IDE extensions connect to device but fail to get device information(images, containers, processes)

mmarcos.sensor · April 11, 2022, 6:27pm

We are evaluating the Torizon platform with a Colibri iMX6DL/S on top of a Colibri Evaluation Board V3. We managed to install the TorizonCore image with no containers pre-provisioned on the Colibri. We were able to connect to device through SSH, downloaded and then executed some container images from the Torizon dockerhub channel for testing purposes.

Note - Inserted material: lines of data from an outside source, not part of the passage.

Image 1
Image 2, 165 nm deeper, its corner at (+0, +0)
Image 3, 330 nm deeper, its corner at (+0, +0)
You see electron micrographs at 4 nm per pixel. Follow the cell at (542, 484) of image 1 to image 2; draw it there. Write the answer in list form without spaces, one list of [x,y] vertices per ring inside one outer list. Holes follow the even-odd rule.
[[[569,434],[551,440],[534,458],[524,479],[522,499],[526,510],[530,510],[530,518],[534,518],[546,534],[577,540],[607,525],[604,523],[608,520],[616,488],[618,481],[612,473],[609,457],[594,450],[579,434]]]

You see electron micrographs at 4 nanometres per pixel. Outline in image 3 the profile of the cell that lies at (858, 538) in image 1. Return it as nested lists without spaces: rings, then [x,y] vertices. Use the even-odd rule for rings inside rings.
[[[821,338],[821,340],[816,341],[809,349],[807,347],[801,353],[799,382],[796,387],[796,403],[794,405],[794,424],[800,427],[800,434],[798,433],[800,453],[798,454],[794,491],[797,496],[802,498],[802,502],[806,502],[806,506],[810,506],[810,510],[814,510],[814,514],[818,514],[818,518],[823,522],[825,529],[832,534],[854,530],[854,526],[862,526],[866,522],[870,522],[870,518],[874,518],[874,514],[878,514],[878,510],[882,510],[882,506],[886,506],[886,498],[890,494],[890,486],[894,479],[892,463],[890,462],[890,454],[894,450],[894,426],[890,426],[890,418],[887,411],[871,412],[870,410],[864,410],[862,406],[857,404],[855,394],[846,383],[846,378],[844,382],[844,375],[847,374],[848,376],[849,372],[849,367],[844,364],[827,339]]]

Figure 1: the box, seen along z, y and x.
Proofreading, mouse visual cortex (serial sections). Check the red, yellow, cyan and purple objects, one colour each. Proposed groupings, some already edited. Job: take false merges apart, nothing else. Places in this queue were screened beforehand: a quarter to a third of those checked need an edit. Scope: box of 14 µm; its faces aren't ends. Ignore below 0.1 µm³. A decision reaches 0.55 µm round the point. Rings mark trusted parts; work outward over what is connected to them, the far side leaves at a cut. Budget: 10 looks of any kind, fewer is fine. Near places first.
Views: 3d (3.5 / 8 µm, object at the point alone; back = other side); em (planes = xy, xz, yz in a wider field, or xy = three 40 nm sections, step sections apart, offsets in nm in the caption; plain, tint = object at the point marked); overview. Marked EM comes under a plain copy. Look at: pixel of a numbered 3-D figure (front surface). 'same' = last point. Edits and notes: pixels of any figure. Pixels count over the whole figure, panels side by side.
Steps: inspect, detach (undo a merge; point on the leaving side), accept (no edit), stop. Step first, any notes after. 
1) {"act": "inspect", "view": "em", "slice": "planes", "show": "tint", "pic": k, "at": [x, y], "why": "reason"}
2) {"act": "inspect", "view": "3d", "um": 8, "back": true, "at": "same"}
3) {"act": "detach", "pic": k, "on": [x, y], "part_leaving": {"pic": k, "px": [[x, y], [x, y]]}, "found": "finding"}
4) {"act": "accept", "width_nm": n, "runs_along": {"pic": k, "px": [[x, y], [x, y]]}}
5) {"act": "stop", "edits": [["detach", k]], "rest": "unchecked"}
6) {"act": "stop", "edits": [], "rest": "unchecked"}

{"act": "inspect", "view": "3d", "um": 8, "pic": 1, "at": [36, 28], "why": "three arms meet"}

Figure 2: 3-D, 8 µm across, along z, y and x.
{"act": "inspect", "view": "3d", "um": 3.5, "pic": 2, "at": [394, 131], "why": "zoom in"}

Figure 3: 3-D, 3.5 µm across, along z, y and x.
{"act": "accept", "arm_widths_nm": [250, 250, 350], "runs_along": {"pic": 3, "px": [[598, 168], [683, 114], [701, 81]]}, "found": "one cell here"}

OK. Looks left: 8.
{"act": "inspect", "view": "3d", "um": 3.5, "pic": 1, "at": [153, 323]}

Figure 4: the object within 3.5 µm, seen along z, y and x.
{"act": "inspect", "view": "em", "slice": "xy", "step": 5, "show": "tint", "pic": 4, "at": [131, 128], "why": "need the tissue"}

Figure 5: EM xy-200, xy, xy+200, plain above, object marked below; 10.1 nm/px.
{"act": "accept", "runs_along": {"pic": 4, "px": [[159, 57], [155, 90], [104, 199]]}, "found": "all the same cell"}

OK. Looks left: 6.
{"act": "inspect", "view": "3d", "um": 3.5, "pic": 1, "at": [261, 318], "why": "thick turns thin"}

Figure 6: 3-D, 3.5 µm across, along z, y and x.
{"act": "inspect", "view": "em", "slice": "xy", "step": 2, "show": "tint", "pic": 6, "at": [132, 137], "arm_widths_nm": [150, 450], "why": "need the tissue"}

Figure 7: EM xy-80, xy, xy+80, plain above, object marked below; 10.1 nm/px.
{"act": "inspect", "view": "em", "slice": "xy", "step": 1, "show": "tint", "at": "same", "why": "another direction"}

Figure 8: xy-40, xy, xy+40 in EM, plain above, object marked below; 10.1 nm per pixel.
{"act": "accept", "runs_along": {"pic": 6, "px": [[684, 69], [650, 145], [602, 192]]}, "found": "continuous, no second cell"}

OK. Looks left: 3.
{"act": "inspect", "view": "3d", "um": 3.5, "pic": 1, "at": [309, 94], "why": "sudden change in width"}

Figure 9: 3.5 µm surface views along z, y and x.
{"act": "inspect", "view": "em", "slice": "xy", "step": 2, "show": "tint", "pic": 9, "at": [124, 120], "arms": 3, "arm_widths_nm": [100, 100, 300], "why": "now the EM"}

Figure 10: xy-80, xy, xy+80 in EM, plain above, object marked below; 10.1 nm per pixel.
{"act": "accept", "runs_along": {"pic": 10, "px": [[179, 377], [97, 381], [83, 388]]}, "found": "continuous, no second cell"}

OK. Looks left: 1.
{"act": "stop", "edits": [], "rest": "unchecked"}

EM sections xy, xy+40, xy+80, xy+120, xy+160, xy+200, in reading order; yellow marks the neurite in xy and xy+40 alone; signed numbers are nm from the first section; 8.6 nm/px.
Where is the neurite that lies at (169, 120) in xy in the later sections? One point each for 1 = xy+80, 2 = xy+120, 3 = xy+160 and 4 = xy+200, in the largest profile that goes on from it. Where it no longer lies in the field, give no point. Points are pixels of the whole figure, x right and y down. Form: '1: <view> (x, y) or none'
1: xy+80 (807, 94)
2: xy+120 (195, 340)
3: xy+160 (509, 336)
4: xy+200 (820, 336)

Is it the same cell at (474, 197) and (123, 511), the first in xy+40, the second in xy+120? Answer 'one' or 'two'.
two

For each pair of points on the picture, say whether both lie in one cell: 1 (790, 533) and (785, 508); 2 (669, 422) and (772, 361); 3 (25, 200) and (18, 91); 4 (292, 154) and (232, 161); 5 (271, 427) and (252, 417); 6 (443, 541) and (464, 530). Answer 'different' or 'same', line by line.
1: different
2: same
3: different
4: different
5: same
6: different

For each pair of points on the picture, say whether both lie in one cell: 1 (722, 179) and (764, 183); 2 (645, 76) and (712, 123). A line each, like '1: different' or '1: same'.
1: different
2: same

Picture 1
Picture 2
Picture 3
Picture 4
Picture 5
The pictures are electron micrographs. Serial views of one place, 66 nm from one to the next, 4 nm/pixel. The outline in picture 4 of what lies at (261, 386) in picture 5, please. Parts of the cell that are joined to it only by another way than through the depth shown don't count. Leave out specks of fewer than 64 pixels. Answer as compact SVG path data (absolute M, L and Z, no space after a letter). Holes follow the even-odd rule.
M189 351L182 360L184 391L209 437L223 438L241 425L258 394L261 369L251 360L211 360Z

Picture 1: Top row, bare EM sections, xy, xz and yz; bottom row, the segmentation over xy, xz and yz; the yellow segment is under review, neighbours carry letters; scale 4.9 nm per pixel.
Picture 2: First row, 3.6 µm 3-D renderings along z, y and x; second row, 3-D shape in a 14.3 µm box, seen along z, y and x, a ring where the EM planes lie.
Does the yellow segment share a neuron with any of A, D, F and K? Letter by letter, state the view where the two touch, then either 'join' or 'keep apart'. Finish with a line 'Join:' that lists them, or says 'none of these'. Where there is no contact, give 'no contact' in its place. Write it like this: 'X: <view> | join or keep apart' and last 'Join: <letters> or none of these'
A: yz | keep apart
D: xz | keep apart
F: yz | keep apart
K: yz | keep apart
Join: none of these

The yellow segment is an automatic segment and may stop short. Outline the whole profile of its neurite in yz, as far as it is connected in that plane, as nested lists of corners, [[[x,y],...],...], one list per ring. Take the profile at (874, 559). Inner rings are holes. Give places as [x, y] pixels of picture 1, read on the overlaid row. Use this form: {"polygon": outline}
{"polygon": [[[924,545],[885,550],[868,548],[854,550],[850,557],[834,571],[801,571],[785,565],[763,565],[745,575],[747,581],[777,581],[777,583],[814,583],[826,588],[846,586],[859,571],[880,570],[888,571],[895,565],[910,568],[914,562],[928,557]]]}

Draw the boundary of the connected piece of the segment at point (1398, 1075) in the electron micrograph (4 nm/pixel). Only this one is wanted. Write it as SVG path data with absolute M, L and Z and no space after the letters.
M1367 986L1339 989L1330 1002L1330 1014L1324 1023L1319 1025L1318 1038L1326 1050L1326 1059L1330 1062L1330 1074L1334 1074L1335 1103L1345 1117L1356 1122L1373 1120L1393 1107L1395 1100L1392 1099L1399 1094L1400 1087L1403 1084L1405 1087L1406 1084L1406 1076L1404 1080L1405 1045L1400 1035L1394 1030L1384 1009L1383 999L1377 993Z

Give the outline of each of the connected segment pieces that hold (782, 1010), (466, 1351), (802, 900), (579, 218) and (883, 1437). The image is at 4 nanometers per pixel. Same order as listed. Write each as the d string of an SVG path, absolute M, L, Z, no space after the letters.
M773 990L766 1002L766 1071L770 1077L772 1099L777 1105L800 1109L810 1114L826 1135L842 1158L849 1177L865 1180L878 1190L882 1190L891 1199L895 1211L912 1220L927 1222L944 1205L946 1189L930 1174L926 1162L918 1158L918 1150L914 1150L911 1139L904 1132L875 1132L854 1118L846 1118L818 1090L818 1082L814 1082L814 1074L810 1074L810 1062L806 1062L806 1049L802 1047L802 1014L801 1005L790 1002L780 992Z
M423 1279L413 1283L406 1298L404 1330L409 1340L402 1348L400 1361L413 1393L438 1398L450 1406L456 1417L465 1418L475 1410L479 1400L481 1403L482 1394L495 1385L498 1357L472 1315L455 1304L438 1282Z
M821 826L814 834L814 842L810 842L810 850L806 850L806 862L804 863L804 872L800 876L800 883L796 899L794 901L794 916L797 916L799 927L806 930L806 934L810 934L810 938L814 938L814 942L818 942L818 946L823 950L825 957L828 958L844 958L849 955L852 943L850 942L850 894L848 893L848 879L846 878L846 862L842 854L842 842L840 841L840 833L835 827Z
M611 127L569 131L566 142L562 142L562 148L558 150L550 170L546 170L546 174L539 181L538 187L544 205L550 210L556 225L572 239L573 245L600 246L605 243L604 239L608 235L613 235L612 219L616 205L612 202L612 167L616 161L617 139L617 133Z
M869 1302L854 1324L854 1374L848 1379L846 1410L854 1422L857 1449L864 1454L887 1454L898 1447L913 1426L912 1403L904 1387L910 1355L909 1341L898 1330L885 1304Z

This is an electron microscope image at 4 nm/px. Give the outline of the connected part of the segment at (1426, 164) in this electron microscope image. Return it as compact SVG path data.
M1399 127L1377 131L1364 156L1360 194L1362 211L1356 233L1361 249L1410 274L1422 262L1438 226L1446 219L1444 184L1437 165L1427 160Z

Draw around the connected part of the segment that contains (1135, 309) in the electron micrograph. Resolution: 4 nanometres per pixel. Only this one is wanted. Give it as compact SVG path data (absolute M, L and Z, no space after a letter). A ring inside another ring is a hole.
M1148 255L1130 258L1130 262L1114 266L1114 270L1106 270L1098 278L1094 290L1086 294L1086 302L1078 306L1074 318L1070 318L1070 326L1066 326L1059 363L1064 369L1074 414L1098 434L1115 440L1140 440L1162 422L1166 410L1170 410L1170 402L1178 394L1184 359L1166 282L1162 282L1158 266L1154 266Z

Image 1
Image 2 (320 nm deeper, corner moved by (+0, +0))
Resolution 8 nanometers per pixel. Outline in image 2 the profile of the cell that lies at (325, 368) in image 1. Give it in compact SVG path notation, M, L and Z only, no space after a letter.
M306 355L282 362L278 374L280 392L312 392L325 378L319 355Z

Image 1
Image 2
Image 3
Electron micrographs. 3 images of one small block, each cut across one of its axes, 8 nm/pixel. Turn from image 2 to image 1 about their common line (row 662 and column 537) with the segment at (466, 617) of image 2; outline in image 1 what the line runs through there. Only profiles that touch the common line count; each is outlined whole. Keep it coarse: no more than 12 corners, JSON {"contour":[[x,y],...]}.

Moving on to the developing environment, we followed instructions to set up both Visual Studio Code and Visual Studio 2019 IDE extensions. On both IDEs we were able to detect the device but failed to get device information of images, containers, processes.

The extensions would seem hang for long time and afterwords print an error 500: Internal server error. Further error details mention an error 403 (Client Error Forbidden) while trying to access “http://127.0.0.1:someport/version”.

Analyzing the requests and responses between the IDE extension and the moses backend server we observed that the extension would first request the docker version, then the eulas, then all configured devices, then the device details with the device ID, and finally it would request docker images in the device. At this point is when the error 500 would be returned.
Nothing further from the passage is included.